Le premier gestionnaire de fonds mondial dévoile ses objectifs pour 2017-2018. Il donne la priorité à la diversité des conseils et à une meilleure prise en compte des risques climatiques

Inédit. BlackRock a pour la première fois publié ses engagements en matière de gouvernance. Des objectifs mondiaux pour 2017-2018. Un texte à regarder de près pour les émetteurs. Car si ses demandes n’étaient pas suivies d’effets, le premier gérant d’actifs au monde, avec plus de 5.000 milliards de dollars d’encours, n’hésitera pas à voter contre certaines résolutions en assemblée générale. Le gestionnaire de fonds américain veut ainsi inciter les entreprises à préciser certains éléments de gouvernance et de responsabilité sociale et environnementale qu’elles ne donnent pas spontanément. BlackRock les invite à aller au-delà des simples obligations règlementaires. Son objectif affiché est de changer le comportement des entreprises, de préférence par le dialogue plutôt que par une opposition en assemblée générale. BlackRock se fixe plusieurs priorités.

Une meilleure diversité des conseils

Pour le gestionnaire de fonds, la composition, l’efficacité et la responsabilisation du conseil constituent une priorité absolue. Il sera particulièrement attentif à la politique du conseil en matière de renouvellement des administrateurs et de diversité (compétence, expérience, âge, race et genre). En la matière, la France est plutôt en bonne position, grâce à la loi Copé-Zimmermann, qui en imposant 40% de femmes dans les conseils a accéléré la diversité des recrutements. Cette diversité, qui permet de prendre de meilleures décisions, doit aussi répondre aux risques spécifiques de l’entreprise, avec des administrateurs maîtrisant ces risques. BlackRock incite aussi à renforcer la responsabilisation des administrateurs, en procédant à une élection chaque année et à une évaluation du conseil et des administrateurs.

Plus globalement, BlackRock demande aux entreprises d’avoir une stratégie de long terme et d’en présenter les différentes étapes.
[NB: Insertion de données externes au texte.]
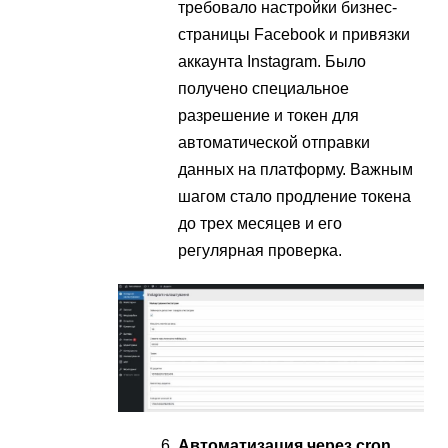
требовало настройки бизнес-
страницы Facebook и привязки
аккаунта Instagram. Было
получено специальное
разрешение и токен для
автоматической отправки
данных на платформу. Важным
шагом стало продление токена
до трех месяцев и его
регулярная проверка.
Автоматизация через cron
.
Mais aussi de montrer comment elles adaptent leur politique en fonction de l’évolution de l’environnement.

Des rémunérations corrélées à la performance de l’entreprise

Le gestionnaire de fonds demande que les critères de performance de la rémunération des dirigeants soient étroitement liés à la stratégie et aux objectifs de long terme de l’entreprise. Si la rémunération semble être en contradiction avec la performance de la société, BlackRock veut une justification précise et publique. Désormais, il attend que l’augmentation des rémunérations des dirigeants soit en ligne avec celle des salaires dans l’ensemble de l’entreprise. Aussi, il n’exclut pas de demander au conseil dans quelle mesure il tient compte de l’équité salariale au sein de l’entreprise et du contexte macroéconomique quand il fixe les rémunérations.

BlackRock considère qu’il a été pour le moment suffisamment patient. En l’absence de changement, il pourrait voter contre le renouvellement des membres du comité de rémunération si le lien entre la stratégie, la création de valeur à long terme pour les actionnaires et les plans de rémunération de long terme n’est pas démontré de manière pertinente.

Le risque climatique : une affaire de tout le conseil

Avec la loi Grenelle, les entreprises françaises fournissent déjà beaucoup d’informations environnementales. Mais c’est loin d’être le cas dans le reste du monde. Or, le risque climatique constitue un vrai risque systémique pour BlackRock. Tout le conseil doit avoir conscience de ces risques et les prendre en compte dans la stratégie de long terme.

La gestion du capital humain est aussi une mission du conseil

BlackRock regarde comment les conseils d’administration travaillent avec le management pour améliorer les performances en matière de ressources humaines (diversité, égalité des chances en matière d’emploi, de santé, de sécurité, de salaire…). D’autant qu’au regard de l’évolution du marché du travail, la gestion du capital humain est considéré par les entreprises et par les investisseurs comme un avantage concurrentiel.